Researchers have commenced flight-testing with a Yakovlev Yak-40 modified with a superconducting electric engine mounted in the nose.
The aircraft is fitted with a motor, developed by materials firm SuperOx, and propeller as part of a hybrid powerplant demonstrator.
This engine “complements” the aircraft’s two other functioning jet engines, the centre engine having been adapted with its intake capped, says the Central Institute of Aviation Motors.
“There was a clear co-ordination of the work between the aircraft systems and the [hybrid plant], which includes the world’s first superconducting electric aircraft engine,” it adds.
“Use of high-temperature superconductive technologies in the future will significantly reduce the weight and dimensions of electrical systems and increase the efficiency.”
General director Mikhail Gordin says: “We are already using the experience gained in other projects, including the use of hydrogen as a fuel.”

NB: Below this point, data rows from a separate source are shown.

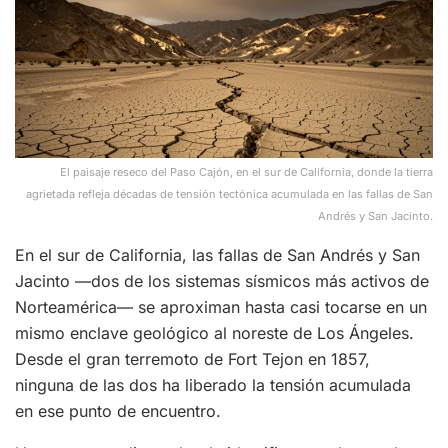
El paisaje reseco del Paso Cajón, en el sur de California, donde la tierra
agrietada refleja décadas de tensión tectónica acumulada en las fallas de San
Andrés y San Jacinto.
En el sur de California, las fallas de San Andrés y San
Jacinto —dos de los sistemas sísmicos más activos de
Norteamérica— se aproximan hasta casi tocarse en un
mismo enclave geológico al noreste de Los Ángeles.
Desde el gran terremoto de Fort Tejon en 1857,
ninguna de las dos ha liberado la tensión acumulada
en ese punto de encuentro.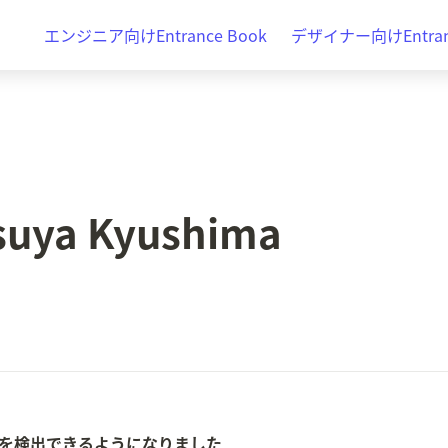
エンジニア向けEntrance Book
デザイナー向けEntranc
suya Kyushima
るnilを検出できるようになりました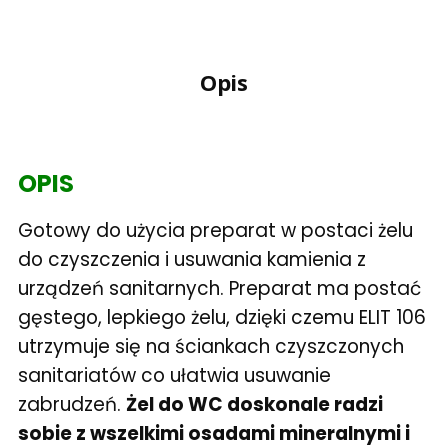
Opis
OPIS
Gotowy do użycia preparat w postaci żelu
do czyszczenia i usuwania kamienia z
urządzeń sanitarnych. Preparat ma postać
gęstego, lepkiego żelu, dzięki czemu ELIT 106
utrzymuje się na ściankach czyszczonych
sanitariatów co ułatwia usuwanie
zabrudzeń.
Żel do WC doskonale radzi
sobie z wszelkimi osadami mineralnymi i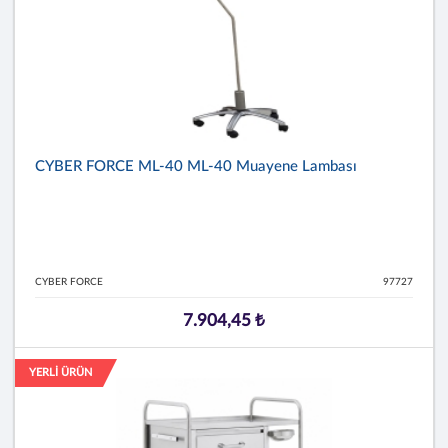
CYBER FORCE ML-40 ML-40 Muayene Lambası
CYBER FORCE
97727
7.904,45 ₺
YERLİ ÜRÜN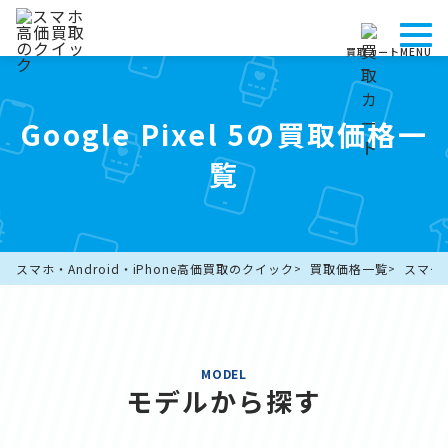
買取カート
MENU
Google Pixel 5の買取価格一
覧
スマホ・Android・iPhone高価買取のクイック
買取価格一覧
スマー
MODEL
モデルから探す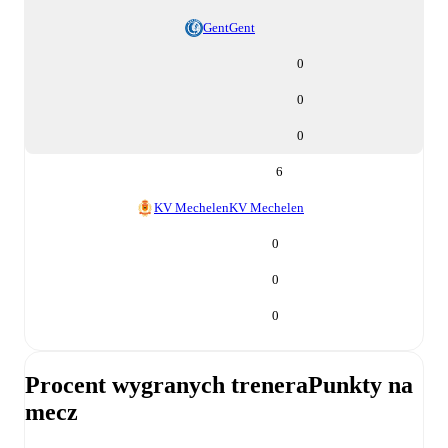
Gent
Gent
0
0
0
6
KV Mechelen
KV Mechelen
0
0
0
Procent wygranych trenera
Punkty na
mecz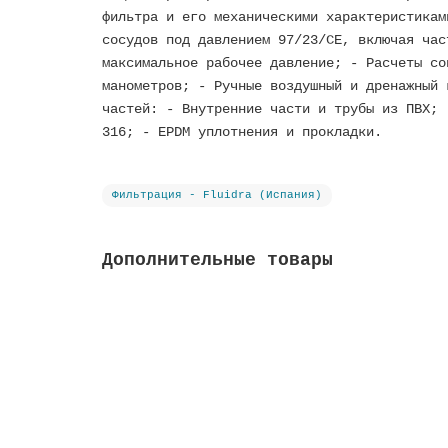
фильтра и его механическими характеристикам
сосудов под давлением 97/23/CE, включая час
максимальное рабочее давление; - Расчеты со
манометров; - Ручные воздушный и дренажный 
частей: - Внутренние части и трубы из ПВХ; 
316; - EPDM уплотнения и прокладки.
Фильтрация - Fluidra (Испания)
Дополнительные товары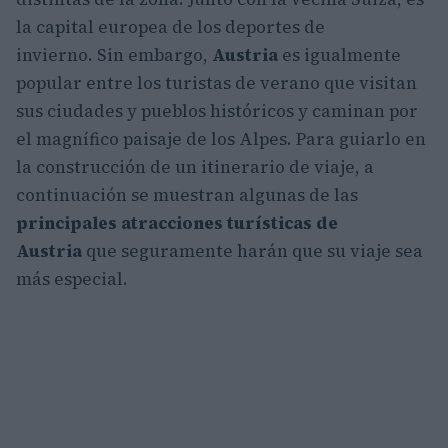
la capital europea de los deportes de
invierno. Sin embargo,
Austria
es igualmente
popular entre los turistas de verano que visitan
sus ciudades y pueblos históricos y caminan por
el magnífico paisaje de los Alpes. Para guiarlo en
la construcción de un itinerario de viaje, a
continuación se muestran algunas de las
principales
atracciones turísticas de
Austria
que seguramente harán que su viaje sea
más especial.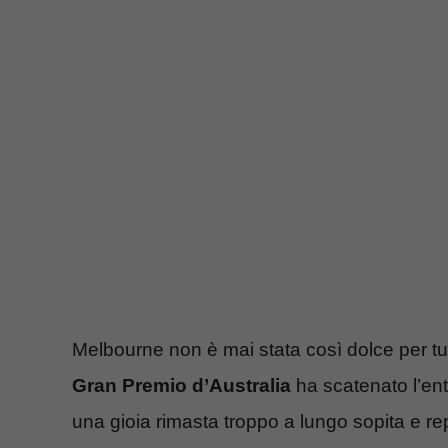
Melbourne non è mai stata così dolce per tutti 
Gran Premio d’Australia
ha scatenato l’ent
una gioia rimasta troppo a lungo sopita e re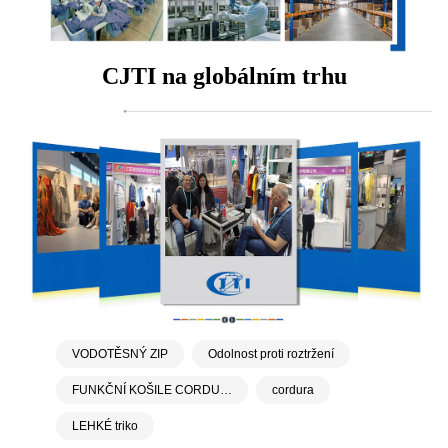
CJTI na globálním trhu
VODOTĚSNÝ ZIP
Odolnost proti roztržení
FUNKČNÍ KOŠILE CORDURA
cordura
LEHKÉ triko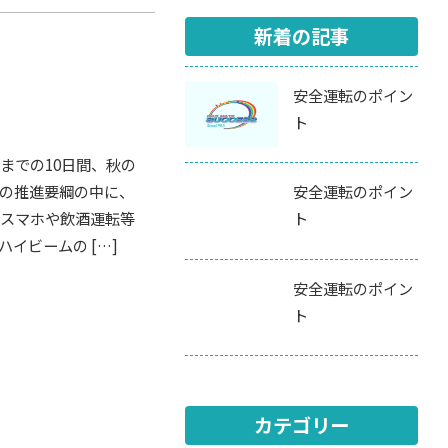
新着の記事
安全運転のポイン
ト
までの10日間、秋の
の推進要綱の中に、
安全運転のポイン
スマホや飲酒運転等
ト
イビームの […]
安全運転のポイン
ト
カテゴリー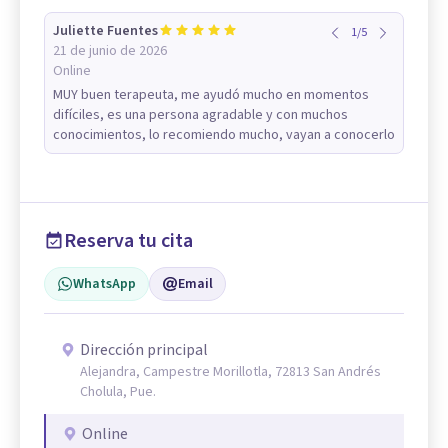
Juliette Fuentes
1
/
5
21 de junio de 2026
Online
MUY buen terapeuta, me ayudó mucho en momentos
difíciles, es una persona agradable y con muchos
conocimientos, lo recomiendo mucho, vayan a conocerlo
Reserva tu cita
WhatsApp
Email
Dirección principal
Alejandra, Campestre Morillotla, 72813 San Andrés
Cholula, Pue.
Online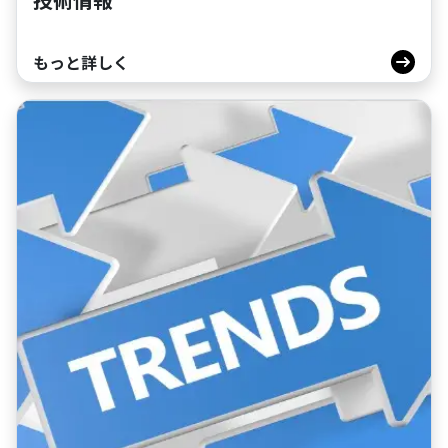
もっと詳しく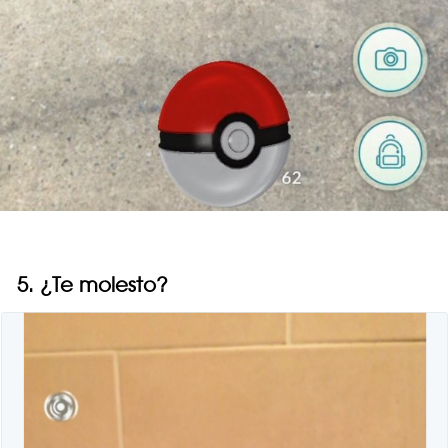
5. ¿Te molesto?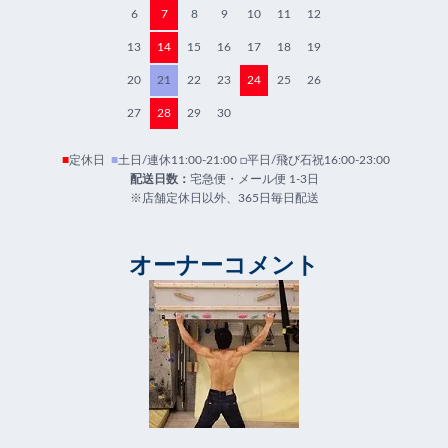
6
7
8
9
10
11
12
13
14
15
16
17
18
19
20
21
22
23
24
25
26
27
28
29
30
■
定休日
■
土日/連休11:00-21:00 □平日/飛び石祝16:00-23:00
配送日数：
宅急便・メール便 1-3日
※店舗定休日以外、365日毎日配送
オーナーコメント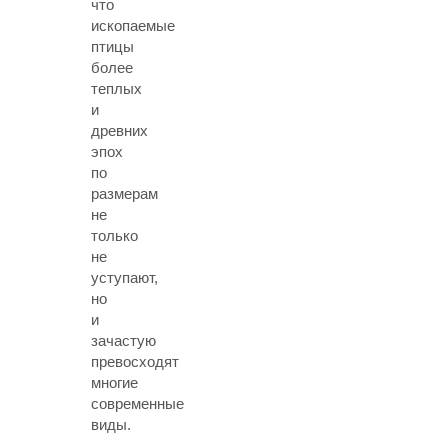
что
ископаемые
птицы
более
теплых
и
древних
эпох
по
размерам
не
только
не
уступают,
но
и
зачастую
превосходят
многие
современные
виды.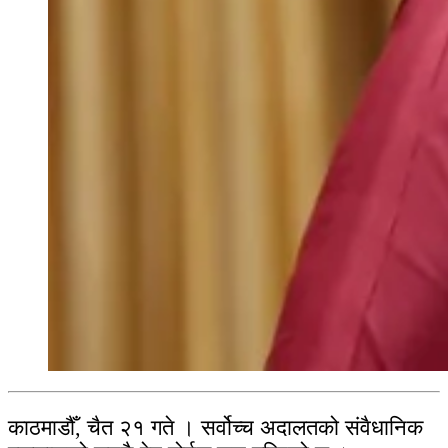
काठमाडौँ, चैत २१ गते । सर्वोच्च अदालतको संवैधानिक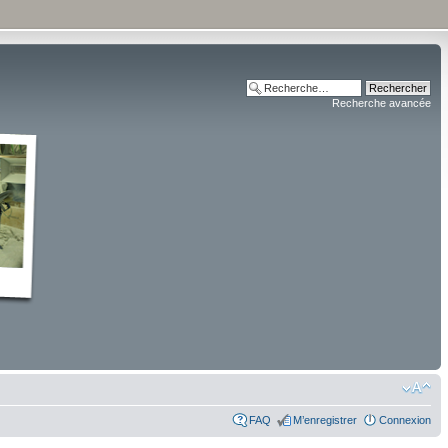
Recherche avancée
FAQ
M’enregistrer
Connexion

The Yak-40LL laboratory testbed, numbered 87251, was originally delivered to Aeroflot in 1973.
Its modification features the 500kW superconducting electric motor and a liquid nitrogen cryogenic cooling system. One of the regular Ivchenko-Progress AI-25 engines has been replaced with a gas turbine with an electric generator to drive the electric motor. The central fuselage is fitted with lithium-ion batteries as part of the modification.
Several institutions have participated in the work, including the Siberian aeronautical research centre SibNIA and universities in Moscow and Ufa.
SibNIA general director Vladimir Barsuk says a crucial part of the flight-test work has been to determine the effect of the propeller on the operation of the aircraft’s engines. “Everything turned out to be within acceptable limits,” he adds.
Ground-testing of the demonstrator had commenced in early February at the SibNIA airfield in Novosibirsk. The aircraft was also shown at the MAKS 2021 Moscow air show.